[Document passage]:
=== Begin Enclosure ===

A Tutorial to Histogram Equalization
Improve your Neural Network’s Performance by Enhancing your Image Data
Image processing is one of the rapidly growing technologies of our time and it has become an integral part of the engineering and computer science disciplines. Among its many subsets, techniques such as median filter, contrast stretching, histogram equalization, negative image transformation, and power-law transformation are considered to be the most prominent. In this tutorial, we will focus on the histogram equalization.
What is a Histogram of An Image?
A histogram of an image is the graphical interpretation of the image’s pixel intensity values. It can be interpreted as the data structure that stores the frequencies of all the pixel intensity levels in the image.
As we can see in the image above, the X-axis represents the pixel intensity levels of the image. The intensity level usually ranges from 0 to 255. For a gray-scale image, there is only one histogram, whereas an RGB colored image will have three 2-D histograms — one for each color. The Y-axis of the histogram indicates the frequency or the number of pixels that have specific intensity values.

=== End Enclosure ===

[Collected data]:
=== Begin Enclosure ===

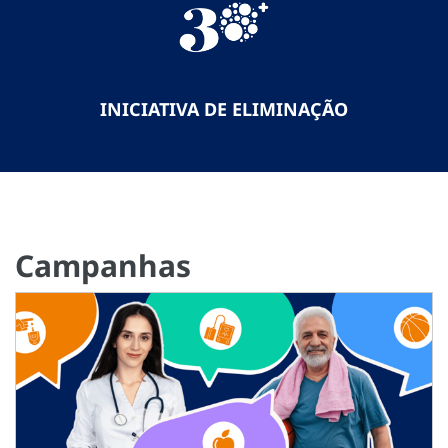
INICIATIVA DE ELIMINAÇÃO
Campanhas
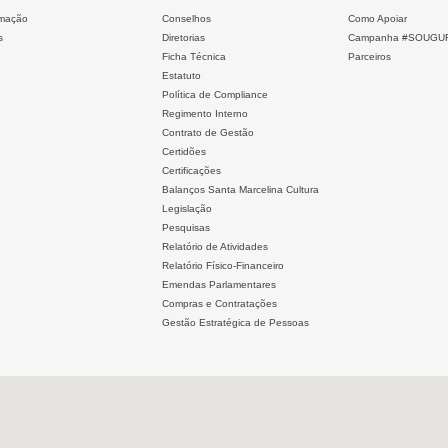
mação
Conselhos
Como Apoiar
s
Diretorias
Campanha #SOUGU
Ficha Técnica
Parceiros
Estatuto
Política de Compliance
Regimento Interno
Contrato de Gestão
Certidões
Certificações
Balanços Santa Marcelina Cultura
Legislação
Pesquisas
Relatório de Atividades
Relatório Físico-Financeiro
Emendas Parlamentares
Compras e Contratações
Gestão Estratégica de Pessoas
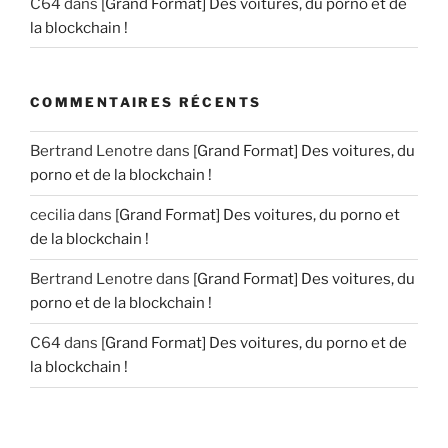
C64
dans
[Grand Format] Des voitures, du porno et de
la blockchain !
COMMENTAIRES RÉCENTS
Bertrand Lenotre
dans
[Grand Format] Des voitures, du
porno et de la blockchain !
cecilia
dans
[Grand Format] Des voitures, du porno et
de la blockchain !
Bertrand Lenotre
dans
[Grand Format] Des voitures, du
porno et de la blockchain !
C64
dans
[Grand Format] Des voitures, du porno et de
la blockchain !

=== End Enclosure ===
=== Begin Enclosure ===

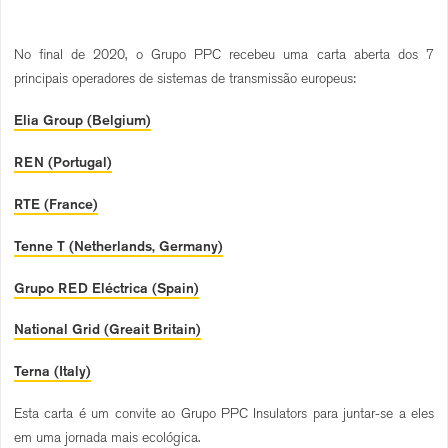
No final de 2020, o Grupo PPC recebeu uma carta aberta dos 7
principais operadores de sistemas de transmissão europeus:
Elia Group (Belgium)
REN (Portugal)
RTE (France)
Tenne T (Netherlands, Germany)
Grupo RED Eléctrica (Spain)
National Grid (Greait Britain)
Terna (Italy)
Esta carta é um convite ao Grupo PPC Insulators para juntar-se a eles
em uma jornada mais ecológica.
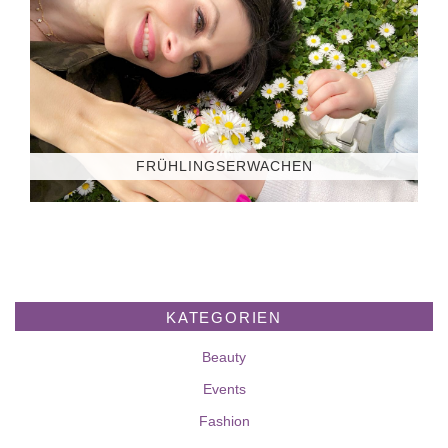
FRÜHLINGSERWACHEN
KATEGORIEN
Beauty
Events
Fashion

=== End Enclosure ===

[Set of tasks]:
1 - Turn the stretch of the listing from the line containing "INICIATIVA DE ELIMINAÇÃO" through the line containing "Gestão Estratégica de Pessoas" into a Markdown table with the columns Row and Line, skipping blank lines and leaving the pictures out.
2 - Pick up the histogram equalization tutorial after its last sentence and keep writing it.

[Answers below]:
1 -
| Row | Line |
|---|---|
| 1 | INICIATIVA DE ELIMINAÇÃO |
| 2 | Campanhas |
| 3 | mação |
| 4 | Conselhos |
| 5 | Como Apoiar |
| 6 | s |
| 7 | Diretorias |
| 8 | Campanha #SOUGU |
| 9 | Ficha Técnica |
| 10 | Parceiros |
| 11 | Estatuto |
| 12 | Política de Compliance |
| 13 | Regimento Interno |
| 14 | Contrato de Gestão |
| 15 | Certidões |
| 16 | Certificações |
| 17 | Balanços Santa Marcelina Cultura |
| 18 | Legislação |
| 19 | Pesquisas |
| 20 | Relatório de Atividades |
| 21 | Relatório Físico-Financeiro |
| 22 | Emendas Parlamentares |
| 23 | Compras e Contratações |
| 24 | Gestão Estratégica de Pessoas |

2 -
What is Histogram Equalization?
Histogram Equalization is an image processing technique that adjusts the contrast of an image by using its histogram. To enhance the image’s contrast, it spreads out the most frequent pixel intensity values or stretches out the intensity range of the image. By accomplishing this, histogram equalization allows the image’s areas with lower contrast to gain a higher contrast.
Why Do You Use Histogram Equalization?
Histogram Equalization can be used when you have images that look washed out because they do not have sufficient contrast. In such photographs, the light and dark areas blend together creating a flatter image that lacks highlights and shadows. Let’s take a look at an example -
In terms of Photography, this image is, without a doubt, a beautiful bokeh shot of a flower. However, for computer vision and image processing tasks, this photograph doesn’t provide much information since most of its areas are blurry due to lack of contrast.
But not to be worried. We can use histogram equalization to overcome this problem. Let’s take a look!
How to Use Histogram Equalization
Before we get started, we need to import the OpenCV-Python package, a Python library that is designed to solve computer vision problems. In addition to OpenCV-Python, we will also import NumPy and Matplotlib to demonstrate the histogram equalization.
import cv2 as cv
import numpy as np
from matplotlib import pyplot as pltNext, we will assign a variable to the location of an image and utilize .imread() method to read the image.
path = "...\flower.jpg"img = cv.imread(path)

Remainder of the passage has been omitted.